## Excerpt

┄┄┄┄┄┄┄┄┄┄

Scholarship Dinner 2014

Good evening and welcome to Webster University's annual Scholarship Dinner.  Each spring, I look forward to this occasion when we celebrate together as a community and are reminded of the impact that scholarships have on the lives of our students. I hope you enjoyed the entertainment during the reception provided by 4 of our scholarship recipients:

  • TKT Scholars and Music majors Juan Acosta and
  • Jacob Stergos on bass,
  • Dre (DRAY) Concepcion on flute, and
  • Music major and Suzy Shepard Scholar Raphael Makarewicz on violin

Thank you for performing for us tonight.   

Each year we invite the donors and scholars of our Daniel Webster Society annual scholarships and endowed scholarships to celebrate the impact of philanthropic and academic excellence. I am proud that this year we are also welcoming and celebrating our Susan Polgar Institute for Chess Excellence Scholars or SPICE Scholars, as well as the Presidential Scholars.

Who are the scholarship recipients among us tonight? The SPICE scholarship program acknowledges student chess and academic accomplishments such as superior tournament play, excellent scholastic chess community service, and outstanding academic record.

Beginning in 2014, the Presidential Scholarship Program will be exclusively underwritten by the individual support of Webster University’s Board of Trustees. As Webster’s highest academic award, Presidential Scholarships are awarded every year to five worthy freshman students, while the remaining semi-finalists receive a $1,000 scholarship for their participation in the rigorous selection process. This scholarship is renewable for a total of eight consecutive semesters upon maintenance of a 3.5 cumulative grade point average and through demonstrated leadership on campus, principally through successful participation in the WebsterLEADS program.

In 2007, we established the Daniel Webster Society annual scholarship program that allows donors to make annual contributions to help recruit and retain our students. For many, these scholarships determine whether or not students can pursue their education at Webster. Because of your generosity, nearly 100 students are benefitting in the current academic year from our annual scholarship program.

Equally significant, Webster’s 113 endowed scholarships meet a very real need for our students, this year supporting 212 students. The donors of our endowed scholarships give in this manner to support students in perpetuity. Often, these scholarships also help relieve some students of the financial imperative to secure additional employment, allowing them to devote more concentrated attention to their academic work.

┄┄┄┄┄┄┄┄┄┄

## Material shown

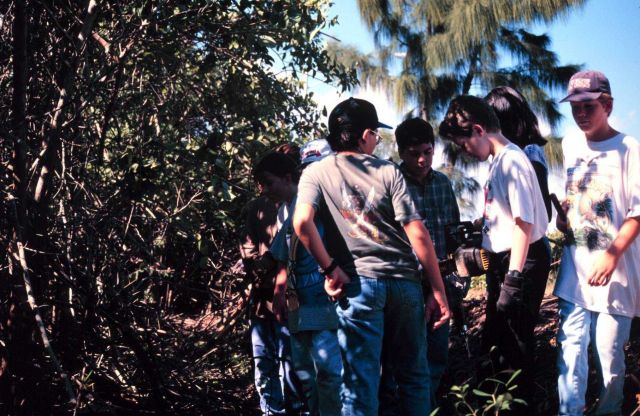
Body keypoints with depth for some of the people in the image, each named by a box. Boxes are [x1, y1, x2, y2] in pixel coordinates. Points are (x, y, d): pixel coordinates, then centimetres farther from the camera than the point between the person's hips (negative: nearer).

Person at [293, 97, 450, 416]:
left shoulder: (316, 172, 7)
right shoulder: (388, 172, 7)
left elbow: (302, 223, -13)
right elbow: (417, 233, -1)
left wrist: (330, 268, -3)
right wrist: (438, 291, 2)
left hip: (359, 282, -1)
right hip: (405, 281, 1)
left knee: (361, 381, 2)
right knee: (413, 374, 14)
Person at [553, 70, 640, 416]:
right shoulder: (570, 145, 10)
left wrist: (612, 254, -20)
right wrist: (563, 216, 8)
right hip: (575, 267, 5)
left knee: (609, 350, 0)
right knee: (571, 347, 1)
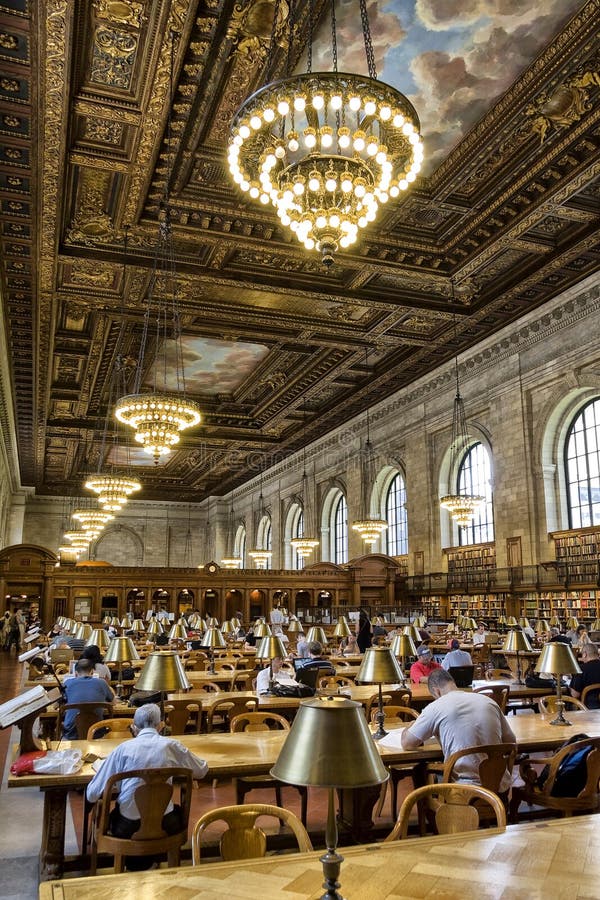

┄┄┄┄┄┄┄┄┄┄

## Task instructions
[1] According to the scholarship dinner speech, how do endowed scholarships often let students give more concentrated attention to their academic work? Answer in one to three sentences.
[2] Pick up the scholarship dinner speech after its final sentence and carry it forward.
The data plays no part in this work.

## Task responses
[1] Endowed scholarships often relieve some students of the financial need to take on additional employment. That frees them to focus more fully on their academic work.

[2]
In a very real way, these endowed scholarships are a permanent legacy for the namesakes of the scholarships and the lives of those who fund them, and are a stable and effective way to provide transformative educational opportunities for generations to come. Eighty-nine percent of Webster’s full-time freshman students receive financial aid in the form of loans and scholarship assistance.  So you can see, very clearly, that your support of endowed and annual scholarships meets a real need for Webster students.

Your continued generosity allows us to offer students new opportunities, not only in regard to the number of scholarships, but also through the amazing variety of scholarship opportunities, especially, of late, those with a focus on global citizenship.

The growing, special emphasis that Webster holds for global scholarship is encouraged by those who generously give to ensure that international students have access to the high quality scholarship opportunities that Webster provides, such as the The Lawrence Jehling Endowed Scholarship, The Marilynne Bradley Annual Indonesian Scholarship, and The Dr. Elizabeth Stroble Global Endowed Scholarship, the latter created by Webster University’s Board of Trustees.

Equally important to Webster’s emphasis on global citizenship is the number of scholarships with an emphasis in language and cultural immersion with a focus on U.S. students that you have generously supported, such as The Marianne E. and Peter A. Gleich Endowed Scholarship Funds for the Study of French Language and for Undergraduate Study Abroad Opportunities.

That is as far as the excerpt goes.